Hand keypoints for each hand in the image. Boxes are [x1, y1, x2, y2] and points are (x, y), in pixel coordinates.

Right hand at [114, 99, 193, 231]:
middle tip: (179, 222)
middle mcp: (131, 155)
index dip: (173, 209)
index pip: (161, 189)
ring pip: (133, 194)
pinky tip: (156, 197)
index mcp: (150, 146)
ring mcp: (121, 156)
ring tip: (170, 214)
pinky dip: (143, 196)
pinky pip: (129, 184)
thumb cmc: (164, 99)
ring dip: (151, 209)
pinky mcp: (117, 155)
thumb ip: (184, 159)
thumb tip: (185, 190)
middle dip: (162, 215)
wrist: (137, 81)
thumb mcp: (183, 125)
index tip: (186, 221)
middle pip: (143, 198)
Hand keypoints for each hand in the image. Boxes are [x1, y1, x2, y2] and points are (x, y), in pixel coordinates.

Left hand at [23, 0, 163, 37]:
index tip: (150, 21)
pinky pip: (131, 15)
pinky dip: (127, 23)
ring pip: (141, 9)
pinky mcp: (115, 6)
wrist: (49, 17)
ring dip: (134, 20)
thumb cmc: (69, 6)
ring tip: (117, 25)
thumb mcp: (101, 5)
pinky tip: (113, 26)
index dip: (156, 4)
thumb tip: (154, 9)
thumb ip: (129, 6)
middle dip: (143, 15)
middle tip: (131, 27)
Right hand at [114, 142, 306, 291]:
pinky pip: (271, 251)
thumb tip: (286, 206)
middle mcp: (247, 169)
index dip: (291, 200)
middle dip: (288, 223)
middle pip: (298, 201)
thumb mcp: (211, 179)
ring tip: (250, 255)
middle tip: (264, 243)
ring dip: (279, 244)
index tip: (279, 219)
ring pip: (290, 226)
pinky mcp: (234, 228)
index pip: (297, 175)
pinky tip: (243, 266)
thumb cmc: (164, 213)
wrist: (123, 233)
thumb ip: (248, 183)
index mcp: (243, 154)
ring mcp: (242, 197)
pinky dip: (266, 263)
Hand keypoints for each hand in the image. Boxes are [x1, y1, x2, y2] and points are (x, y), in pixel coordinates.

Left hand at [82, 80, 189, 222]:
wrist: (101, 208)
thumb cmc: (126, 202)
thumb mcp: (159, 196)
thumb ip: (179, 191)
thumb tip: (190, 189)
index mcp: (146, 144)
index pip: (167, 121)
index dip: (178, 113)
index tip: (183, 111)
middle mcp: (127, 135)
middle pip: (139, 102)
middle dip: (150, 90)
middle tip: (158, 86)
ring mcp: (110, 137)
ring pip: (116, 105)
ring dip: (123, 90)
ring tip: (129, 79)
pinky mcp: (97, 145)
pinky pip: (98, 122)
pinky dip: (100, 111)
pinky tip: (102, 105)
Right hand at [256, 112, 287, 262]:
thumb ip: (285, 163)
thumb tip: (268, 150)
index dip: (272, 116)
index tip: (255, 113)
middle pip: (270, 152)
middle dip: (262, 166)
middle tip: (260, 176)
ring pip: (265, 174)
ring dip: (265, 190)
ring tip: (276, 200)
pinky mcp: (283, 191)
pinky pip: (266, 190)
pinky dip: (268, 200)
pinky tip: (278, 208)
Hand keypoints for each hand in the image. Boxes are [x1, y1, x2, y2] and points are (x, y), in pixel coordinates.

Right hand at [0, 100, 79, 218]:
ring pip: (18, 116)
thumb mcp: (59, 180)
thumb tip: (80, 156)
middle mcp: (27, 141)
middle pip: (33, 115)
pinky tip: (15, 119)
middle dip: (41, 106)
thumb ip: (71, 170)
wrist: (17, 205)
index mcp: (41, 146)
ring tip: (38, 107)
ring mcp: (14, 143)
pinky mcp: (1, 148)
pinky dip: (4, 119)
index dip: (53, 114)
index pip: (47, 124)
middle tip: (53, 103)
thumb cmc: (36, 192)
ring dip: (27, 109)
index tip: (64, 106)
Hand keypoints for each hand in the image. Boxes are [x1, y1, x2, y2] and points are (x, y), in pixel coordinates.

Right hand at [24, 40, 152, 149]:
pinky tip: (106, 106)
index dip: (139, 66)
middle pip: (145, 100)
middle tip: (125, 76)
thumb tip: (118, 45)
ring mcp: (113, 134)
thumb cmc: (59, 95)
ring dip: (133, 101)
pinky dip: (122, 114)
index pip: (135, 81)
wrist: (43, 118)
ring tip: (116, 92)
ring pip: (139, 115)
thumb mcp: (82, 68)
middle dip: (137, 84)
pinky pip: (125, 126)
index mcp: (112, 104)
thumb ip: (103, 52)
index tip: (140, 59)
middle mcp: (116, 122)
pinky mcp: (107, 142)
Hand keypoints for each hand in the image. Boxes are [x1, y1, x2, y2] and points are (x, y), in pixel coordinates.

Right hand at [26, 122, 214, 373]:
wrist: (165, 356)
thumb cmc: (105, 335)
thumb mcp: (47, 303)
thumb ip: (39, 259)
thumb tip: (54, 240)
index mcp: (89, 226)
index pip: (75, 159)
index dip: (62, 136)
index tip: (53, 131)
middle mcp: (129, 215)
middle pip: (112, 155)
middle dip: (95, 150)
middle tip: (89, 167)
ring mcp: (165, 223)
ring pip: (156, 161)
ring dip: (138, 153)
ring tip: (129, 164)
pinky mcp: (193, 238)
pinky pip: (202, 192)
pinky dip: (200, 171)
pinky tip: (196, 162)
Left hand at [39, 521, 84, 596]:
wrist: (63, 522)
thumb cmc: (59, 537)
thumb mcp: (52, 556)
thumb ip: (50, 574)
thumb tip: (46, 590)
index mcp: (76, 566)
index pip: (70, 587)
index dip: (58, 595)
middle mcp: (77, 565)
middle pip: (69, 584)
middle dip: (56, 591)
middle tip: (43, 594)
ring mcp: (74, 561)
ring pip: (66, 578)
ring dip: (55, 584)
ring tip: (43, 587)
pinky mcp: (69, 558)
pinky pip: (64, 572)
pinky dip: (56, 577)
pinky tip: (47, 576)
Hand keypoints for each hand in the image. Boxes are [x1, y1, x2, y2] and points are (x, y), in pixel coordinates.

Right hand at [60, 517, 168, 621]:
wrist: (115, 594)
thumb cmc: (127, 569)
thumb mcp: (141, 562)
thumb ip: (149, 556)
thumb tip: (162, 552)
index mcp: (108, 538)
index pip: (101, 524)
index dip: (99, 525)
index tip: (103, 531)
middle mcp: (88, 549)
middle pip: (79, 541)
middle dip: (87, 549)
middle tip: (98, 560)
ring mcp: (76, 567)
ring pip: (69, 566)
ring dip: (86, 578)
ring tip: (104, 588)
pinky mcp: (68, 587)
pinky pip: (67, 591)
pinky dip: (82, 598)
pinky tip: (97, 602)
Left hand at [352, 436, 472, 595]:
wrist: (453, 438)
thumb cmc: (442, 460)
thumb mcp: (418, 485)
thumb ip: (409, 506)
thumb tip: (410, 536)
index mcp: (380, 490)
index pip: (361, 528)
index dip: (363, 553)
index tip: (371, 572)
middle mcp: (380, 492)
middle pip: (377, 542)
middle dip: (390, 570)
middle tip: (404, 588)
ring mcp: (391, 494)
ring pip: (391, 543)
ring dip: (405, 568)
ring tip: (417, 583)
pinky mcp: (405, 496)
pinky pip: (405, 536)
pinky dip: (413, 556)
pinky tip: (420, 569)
━━━━━━━━━━━━━━━━
= Work order =
What lines in the data include the string "wrist"? Copy each one.

= Solution to the exercise =
wrist: (137, 81)
wrist: (49, 17)
wrist: (123, 233)
wrist: (101, 208)
wrist: (17, 205)
wrist: (43, 118)
wrist: (165, 356)
wrist: (63, 522)
wrist: (115, 594)
wrist: (453, 438)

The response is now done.